──────── TEXTE DE LA PAGE

On classe les entreprises selon trois critères : la taille, l’activité et la forme juridique.
La Commission européenne donne une classification par la taille et l’impact économique (micro-entreprise, petite et moyenne entreprise (PME), grande entreprise) qui se fonde sur le nombre de salariés et le CA. En France, la loi de modernisation de l'économie de 2008, reprenant les recommandations européennes, définit 4 catégories d'entreprises :
- la micro-entreprise (effectif inférieur à 10 personnes, chiffre d'affaires ou total du bilan annuel inférieur à 2 millions d'euros) ;
- la PME - petite et moyenne entreprise (effectif compris entre 10 et 249 personnes, chiffre d’affaires annuel n'excédant pas 50 millions d'euros ou total de bilan n'excédant pas 43 millions d'euros) ;
- l'ETI - entreprise de taille intermédiaire (effectif compris entre 250 et 4999 personnes, chiffre d'affaires annuel n'excédant pas 1 500 millions d'euros ou total de bilan n'excédant pas 2 000 millions d'euros) ;
- la grande entreprise
L’activité est regroupée en trois secteurs :
• primaire (extraction des ressources naturelles)

────────────────
──────── EXTRAIT DES DONNÉES

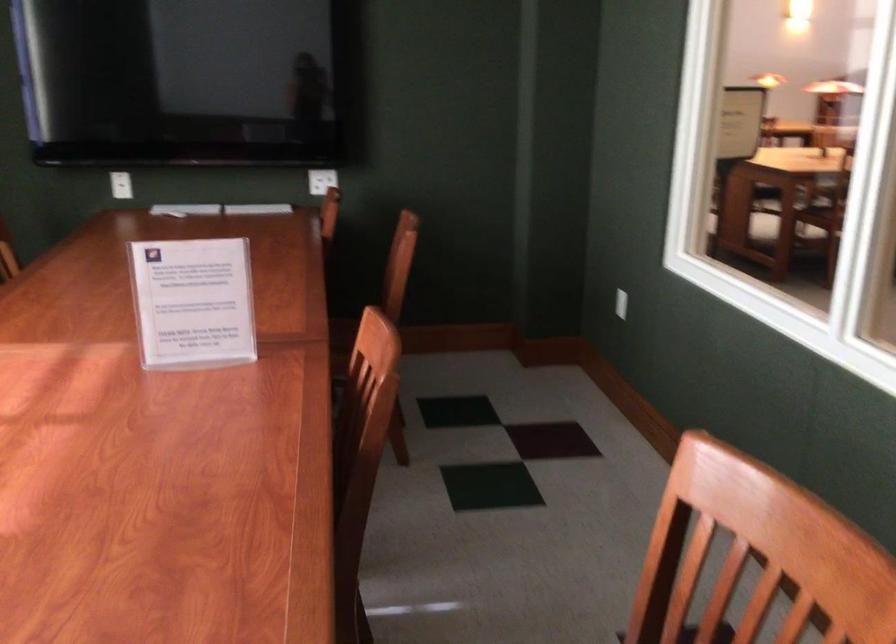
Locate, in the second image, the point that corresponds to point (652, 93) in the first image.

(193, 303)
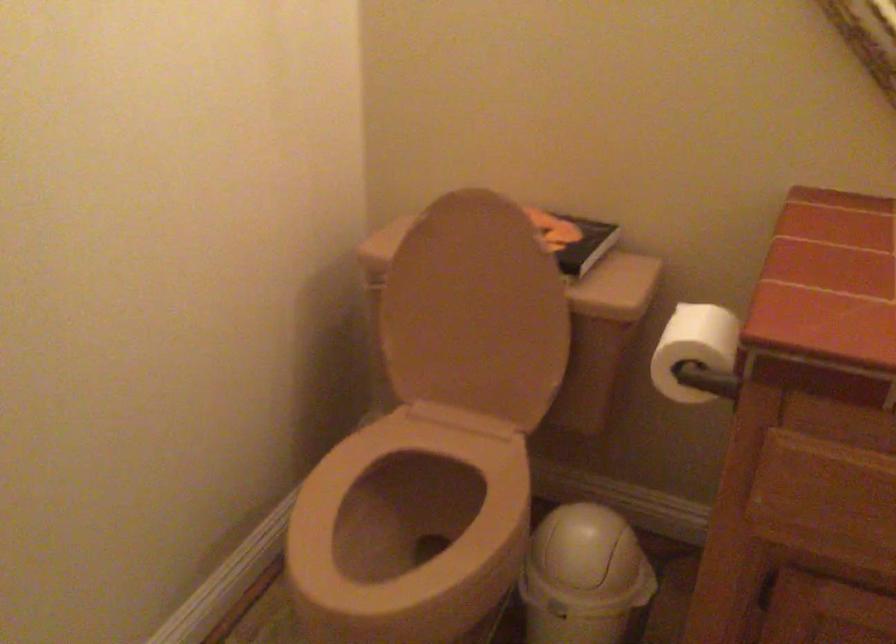
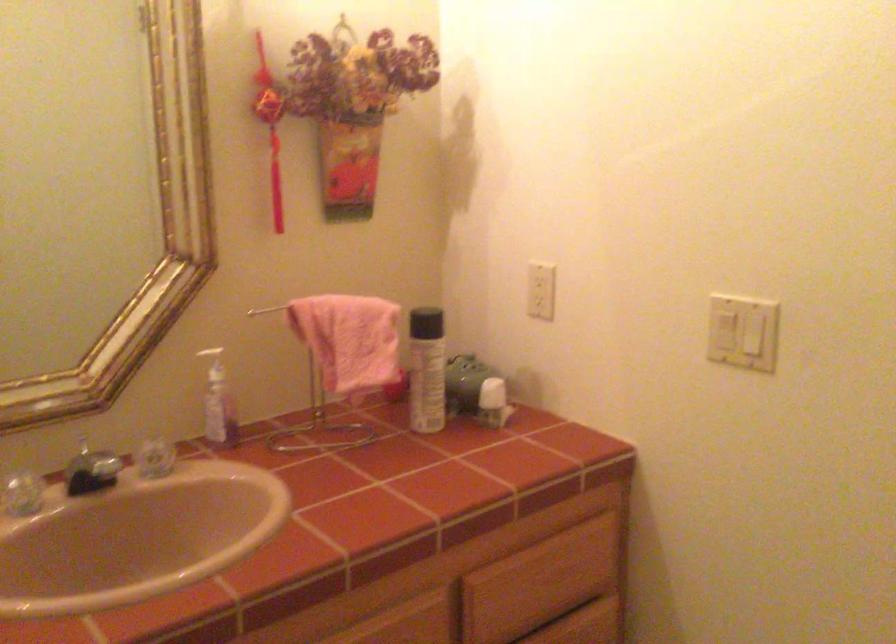
Question: The camera is either moving clockwise (left) or counter-clockwise (right) around the object. The first image is from the beginning of the video and the second image is from the end. Is the camera moving left or right when shooting the video?

Choices:
 (A) Left
 (B) Right

Answer: (A)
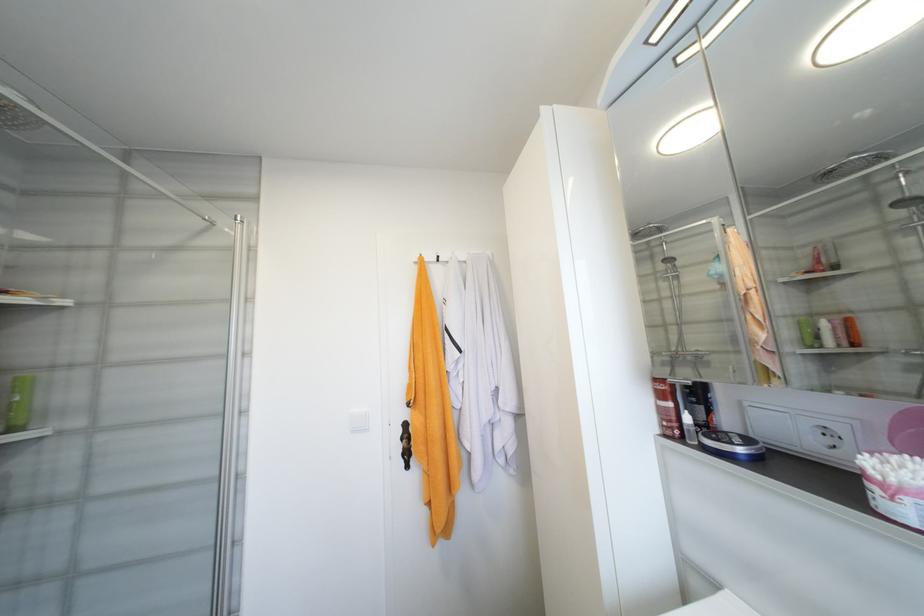
I want to click on white light switch, so click(359, 419).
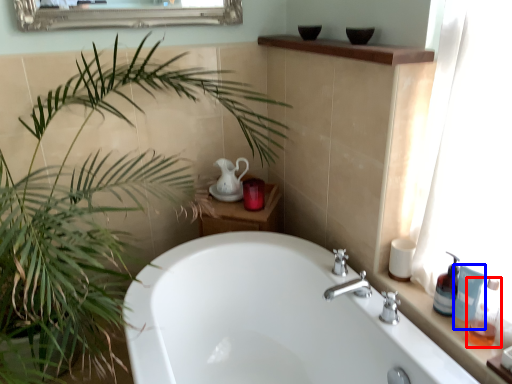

────────────────

* _TRAVAIL DEMANDÉ_
#1 Indiquez si chacune des affirmations suivantes est conforme au texte sur la classification des entreprises, en répondant par oui ou par non et en citant les mots du texte qui le justifient :
(a) La loi de modernisation de l'économie de 2008 définit quatre catégories d'entreprises.
(b) Une PME compte au plus 500 salariés.
(c) Le secteur primaire correspond à l'extraction des ressources naturelles.
#2 Poursuivez le texte sur la classification des entreprises à partir de sa dernière ligne.

* _RÉPONSES ATTENDUES_
#1
(a) Oui : « définit 4 catégories d'entreprises ».
(b) Non : « effectif compris entre 10 et 249 personnes ».
(c) Oui : « primaire (extraction des ressources naturelles) ».

#2
• secondaire (transformation des matières premières)
• tertiaire (services). C’est le secteur le plus développé en France.
On peut aussi considérer le secteur quaternaire qui regroupe les activités de communication et d’information, notamment liées aux nouvelles technologies (Internet). Exemple : Google.
La forme juridique nous renseigne sur la propriété et le fonctionnement de l’entreprise. Sa propriété est multiple ou unique ce qui définit son mode fonctionnement. On distingue entreprise individuelle (personne physique) et société commerciale (personne morale).